Judge Satchwell left the students in stitches when she spoke of her 16-year battle to challenge the “whites only lavatories” which were built to cater for men only in the Johannesburg High Court.

“I have been saying for 16 years: ‘Why do we have a urinal when we now have women?’ And I ask: ‘Why do we still have the whites only lavatories?’ The other day a colleague called to say: ‘Kathy, can I please have your hand?’ I said: ‘In marriage?’ They said: ‘No, just come with me, we have renovations in our building’, and they took me to the [new] lavatory and there are no urinals,” she said.

The judge, who was once grilled about whether her homosexuality would prevent “God-fearing South Africans” from identifying with her when she was interviewed for a Constitutional Court post in 2009, said, however, that the “sexist” mentality had more to do with where the decision makers come from.

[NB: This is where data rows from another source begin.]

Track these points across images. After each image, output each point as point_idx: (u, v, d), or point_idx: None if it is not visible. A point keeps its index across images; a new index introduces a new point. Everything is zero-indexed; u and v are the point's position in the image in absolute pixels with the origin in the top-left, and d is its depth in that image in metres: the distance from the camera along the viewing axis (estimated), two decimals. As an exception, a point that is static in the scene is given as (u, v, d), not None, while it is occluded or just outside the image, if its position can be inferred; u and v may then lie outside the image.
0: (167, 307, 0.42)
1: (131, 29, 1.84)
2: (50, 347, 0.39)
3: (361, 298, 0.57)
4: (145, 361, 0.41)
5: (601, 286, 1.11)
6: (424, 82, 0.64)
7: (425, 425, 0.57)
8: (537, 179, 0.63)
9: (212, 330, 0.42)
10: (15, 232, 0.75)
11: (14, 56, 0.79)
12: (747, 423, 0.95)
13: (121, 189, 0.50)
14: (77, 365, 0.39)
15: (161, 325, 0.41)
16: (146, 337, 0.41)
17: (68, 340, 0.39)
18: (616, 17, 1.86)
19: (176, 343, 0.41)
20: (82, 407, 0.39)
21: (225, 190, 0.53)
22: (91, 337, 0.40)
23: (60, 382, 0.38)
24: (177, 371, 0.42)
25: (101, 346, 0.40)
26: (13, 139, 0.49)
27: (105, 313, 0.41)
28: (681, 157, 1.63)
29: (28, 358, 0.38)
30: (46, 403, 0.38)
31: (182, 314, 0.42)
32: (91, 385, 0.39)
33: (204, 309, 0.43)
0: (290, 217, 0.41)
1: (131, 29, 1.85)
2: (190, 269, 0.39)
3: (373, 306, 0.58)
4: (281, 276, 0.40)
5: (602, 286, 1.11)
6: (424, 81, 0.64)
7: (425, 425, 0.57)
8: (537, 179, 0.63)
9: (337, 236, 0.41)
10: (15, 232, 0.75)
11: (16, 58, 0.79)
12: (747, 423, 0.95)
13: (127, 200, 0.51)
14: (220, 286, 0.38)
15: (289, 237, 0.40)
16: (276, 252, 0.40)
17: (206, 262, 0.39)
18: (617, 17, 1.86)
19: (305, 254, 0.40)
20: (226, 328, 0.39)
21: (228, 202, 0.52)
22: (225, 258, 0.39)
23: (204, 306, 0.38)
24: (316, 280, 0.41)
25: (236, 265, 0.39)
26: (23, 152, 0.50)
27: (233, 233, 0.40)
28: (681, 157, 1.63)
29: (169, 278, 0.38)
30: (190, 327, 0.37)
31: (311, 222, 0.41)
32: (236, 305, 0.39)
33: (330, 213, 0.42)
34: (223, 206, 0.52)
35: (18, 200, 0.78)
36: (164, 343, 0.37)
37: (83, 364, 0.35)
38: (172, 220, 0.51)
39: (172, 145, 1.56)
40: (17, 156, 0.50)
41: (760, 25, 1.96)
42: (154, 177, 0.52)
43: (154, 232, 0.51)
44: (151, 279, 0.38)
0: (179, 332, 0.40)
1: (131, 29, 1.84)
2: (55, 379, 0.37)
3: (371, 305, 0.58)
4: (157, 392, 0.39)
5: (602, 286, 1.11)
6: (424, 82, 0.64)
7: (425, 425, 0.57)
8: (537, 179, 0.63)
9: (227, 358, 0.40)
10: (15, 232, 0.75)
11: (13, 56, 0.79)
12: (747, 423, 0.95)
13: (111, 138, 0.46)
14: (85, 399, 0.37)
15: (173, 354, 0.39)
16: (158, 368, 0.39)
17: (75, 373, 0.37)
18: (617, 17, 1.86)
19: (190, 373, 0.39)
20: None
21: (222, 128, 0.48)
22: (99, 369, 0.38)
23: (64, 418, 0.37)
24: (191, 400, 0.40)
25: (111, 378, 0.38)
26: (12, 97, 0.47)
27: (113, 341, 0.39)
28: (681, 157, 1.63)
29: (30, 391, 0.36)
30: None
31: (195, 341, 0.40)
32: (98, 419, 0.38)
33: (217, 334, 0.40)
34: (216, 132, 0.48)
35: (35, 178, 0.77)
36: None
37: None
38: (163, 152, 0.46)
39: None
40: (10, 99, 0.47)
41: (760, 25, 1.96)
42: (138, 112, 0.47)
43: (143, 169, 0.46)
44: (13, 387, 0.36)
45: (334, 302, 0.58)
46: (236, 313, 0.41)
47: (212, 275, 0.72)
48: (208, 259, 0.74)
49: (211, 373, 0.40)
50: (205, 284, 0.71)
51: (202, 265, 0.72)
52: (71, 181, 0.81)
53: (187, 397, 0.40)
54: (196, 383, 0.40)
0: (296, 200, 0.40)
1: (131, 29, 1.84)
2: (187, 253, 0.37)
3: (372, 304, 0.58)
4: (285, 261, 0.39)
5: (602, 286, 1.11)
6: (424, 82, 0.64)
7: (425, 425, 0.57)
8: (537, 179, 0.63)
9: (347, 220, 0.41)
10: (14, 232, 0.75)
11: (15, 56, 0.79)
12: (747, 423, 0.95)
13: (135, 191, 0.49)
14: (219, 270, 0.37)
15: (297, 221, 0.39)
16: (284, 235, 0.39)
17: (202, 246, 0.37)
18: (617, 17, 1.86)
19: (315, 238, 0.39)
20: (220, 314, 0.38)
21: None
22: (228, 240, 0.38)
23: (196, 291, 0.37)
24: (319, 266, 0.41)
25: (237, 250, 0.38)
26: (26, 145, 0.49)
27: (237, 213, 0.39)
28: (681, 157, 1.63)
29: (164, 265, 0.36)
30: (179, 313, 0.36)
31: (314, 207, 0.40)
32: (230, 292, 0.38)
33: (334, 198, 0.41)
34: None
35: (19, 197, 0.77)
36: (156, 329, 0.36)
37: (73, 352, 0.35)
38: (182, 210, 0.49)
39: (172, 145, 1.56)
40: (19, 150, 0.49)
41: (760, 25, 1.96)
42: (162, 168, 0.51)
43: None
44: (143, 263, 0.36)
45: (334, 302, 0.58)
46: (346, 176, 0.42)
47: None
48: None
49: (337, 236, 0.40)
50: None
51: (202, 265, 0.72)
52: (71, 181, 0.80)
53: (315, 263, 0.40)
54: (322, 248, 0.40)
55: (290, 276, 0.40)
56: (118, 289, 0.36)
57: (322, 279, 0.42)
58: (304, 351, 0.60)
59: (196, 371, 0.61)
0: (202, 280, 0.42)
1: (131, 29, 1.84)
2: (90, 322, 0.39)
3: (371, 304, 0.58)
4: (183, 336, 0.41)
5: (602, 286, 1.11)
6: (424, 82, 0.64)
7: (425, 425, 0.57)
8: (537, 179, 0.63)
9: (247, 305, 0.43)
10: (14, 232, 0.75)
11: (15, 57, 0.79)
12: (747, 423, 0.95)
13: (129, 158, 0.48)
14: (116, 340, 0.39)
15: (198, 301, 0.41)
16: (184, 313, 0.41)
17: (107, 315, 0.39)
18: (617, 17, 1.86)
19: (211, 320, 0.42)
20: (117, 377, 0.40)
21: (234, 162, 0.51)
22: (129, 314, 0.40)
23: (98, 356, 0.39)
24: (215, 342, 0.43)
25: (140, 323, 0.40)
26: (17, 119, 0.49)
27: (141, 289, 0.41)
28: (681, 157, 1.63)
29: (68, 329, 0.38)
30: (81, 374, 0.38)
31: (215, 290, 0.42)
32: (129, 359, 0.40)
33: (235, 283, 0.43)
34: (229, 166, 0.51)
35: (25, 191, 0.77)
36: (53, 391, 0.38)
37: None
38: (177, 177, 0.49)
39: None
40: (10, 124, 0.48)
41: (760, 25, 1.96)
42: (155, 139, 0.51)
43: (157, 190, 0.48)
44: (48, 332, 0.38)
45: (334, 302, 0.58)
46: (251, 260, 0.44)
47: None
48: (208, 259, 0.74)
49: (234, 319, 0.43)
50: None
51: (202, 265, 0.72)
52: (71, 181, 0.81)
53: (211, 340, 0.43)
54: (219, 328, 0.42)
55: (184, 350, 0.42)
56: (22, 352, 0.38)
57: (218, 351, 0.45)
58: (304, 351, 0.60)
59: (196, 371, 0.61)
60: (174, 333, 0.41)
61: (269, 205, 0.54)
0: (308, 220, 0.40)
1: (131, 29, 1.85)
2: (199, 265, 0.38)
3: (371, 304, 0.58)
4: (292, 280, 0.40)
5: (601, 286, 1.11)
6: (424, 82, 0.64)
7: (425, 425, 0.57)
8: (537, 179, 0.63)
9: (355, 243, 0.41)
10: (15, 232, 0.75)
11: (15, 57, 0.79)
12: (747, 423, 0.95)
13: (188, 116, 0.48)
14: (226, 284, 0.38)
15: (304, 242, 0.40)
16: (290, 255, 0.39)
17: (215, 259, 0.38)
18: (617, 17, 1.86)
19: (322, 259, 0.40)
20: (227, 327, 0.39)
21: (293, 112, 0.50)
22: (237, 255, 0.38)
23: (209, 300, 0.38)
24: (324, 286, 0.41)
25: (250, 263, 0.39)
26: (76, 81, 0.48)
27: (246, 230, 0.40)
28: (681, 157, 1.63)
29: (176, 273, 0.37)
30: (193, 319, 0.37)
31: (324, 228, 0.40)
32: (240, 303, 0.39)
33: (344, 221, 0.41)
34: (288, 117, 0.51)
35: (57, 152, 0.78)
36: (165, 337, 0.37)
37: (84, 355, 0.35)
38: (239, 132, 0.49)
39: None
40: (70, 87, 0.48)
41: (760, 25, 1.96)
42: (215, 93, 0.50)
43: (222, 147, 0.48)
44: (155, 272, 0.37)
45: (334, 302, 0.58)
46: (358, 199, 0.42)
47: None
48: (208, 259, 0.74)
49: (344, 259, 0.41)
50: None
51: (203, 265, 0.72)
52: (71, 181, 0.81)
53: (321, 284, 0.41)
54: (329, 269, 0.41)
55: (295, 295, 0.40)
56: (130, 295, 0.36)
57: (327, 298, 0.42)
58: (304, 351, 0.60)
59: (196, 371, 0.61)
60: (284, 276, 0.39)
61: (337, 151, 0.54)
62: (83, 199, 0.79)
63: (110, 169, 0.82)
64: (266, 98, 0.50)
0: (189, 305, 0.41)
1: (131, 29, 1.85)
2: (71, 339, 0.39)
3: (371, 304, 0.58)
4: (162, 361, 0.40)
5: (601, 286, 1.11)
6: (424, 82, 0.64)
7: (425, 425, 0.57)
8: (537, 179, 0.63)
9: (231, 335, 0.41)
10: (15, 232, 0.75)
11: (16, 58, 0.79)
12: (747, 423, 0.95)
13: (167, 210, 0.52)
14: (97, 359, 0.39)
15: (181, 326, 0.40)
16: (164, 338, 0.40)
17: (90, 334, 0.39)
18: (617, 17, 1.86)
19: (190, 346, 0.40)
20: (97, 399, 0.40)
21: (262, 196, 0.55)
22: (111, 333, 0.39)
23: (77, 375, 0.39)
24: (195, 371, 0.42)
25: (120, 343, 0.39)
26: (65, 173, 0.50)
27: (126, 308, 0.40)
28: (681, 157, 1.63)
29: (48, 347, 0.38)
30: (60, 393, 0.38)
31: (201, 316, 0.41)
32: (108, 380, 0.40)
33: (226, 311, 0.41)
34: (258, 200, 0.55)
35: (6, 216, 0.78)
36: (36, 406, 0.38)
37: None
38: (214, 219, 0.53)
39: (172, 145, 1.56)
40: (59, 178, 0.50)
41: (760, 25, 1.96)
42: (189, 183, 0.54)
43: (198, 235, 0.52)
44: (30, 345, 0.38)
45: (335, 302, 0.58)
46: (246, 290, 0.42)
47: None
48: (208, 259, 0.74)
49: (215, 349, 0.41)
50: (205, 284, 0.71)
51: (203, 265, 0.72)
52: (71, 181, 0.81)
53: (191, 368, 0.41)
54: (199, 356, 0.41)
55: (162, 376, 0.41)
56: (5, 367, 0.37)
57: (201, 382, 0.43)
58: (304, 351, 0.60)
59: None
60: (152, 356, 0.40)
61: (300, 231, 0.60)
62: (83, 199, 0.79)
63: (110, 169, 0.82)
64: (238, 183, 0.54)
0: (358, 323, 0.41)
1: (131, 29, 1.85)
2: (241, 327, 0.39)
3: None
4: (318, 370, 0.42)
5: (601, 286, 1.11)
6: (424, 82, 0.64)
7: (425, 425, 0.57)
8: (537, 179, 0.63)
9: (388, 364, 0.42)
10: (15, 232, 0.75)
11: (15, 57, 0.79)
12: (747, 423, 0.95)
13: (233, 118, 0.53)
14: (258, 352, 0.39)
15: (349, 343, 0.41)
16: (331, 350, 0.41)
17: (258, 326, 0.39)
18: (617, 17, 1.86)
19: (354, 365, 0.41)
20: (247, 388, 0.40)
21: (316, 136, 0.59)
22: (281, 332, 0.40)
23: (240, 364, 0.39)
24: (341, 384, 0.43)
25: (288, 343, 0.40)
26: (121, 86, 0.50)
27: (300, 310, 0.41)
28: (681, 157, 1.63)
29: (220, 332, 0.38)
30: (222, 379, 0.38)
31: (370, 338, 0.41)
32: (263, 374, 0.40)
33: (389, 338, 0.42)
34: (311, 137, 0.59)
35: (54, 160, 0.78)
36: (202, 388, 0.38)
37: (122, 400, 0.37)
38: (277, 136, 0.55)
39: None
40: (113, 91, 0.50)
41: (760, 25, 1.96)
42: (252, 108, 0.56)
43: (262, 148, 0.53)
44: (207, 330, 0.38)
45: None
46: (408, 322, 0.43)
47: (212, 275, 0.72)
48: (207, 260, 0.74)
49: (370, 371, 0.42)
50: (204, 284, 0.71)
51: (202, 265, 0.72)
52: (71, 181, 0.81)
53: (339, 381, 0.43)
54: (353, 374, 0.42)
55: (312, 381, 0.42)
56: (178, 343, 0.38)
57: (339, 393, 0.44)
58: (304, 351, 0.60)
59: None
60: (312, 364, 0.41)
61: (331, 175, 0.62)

While mindsets have changed from an era where women were only allocated cases relating to children and divorces because “we have a particular empathy”, there was still more that needed to be done to change the justice system, she said.

A founding member of the Black Sash in Grahamstown, a women’s human rights group, the judge – who has constantly spoken out about the Johannesburg High Court’s appalling conditions and toilets that are “unfit to use” – advised the legal eagles in the making to have balancing powers in their lives, adding that there was room for them to carve a niche for themselves.

“You’ve got one life, so take care of that. Don’t work so hard that when you are 70 you will be saying I wish I had gone to the Kruger [National Park], I wish I had learned how to knit.

“Be passionate and enjoy what you do. You don’t want to sit on your deathbed thinking: ‘Was that all there was to it?’ ” she said.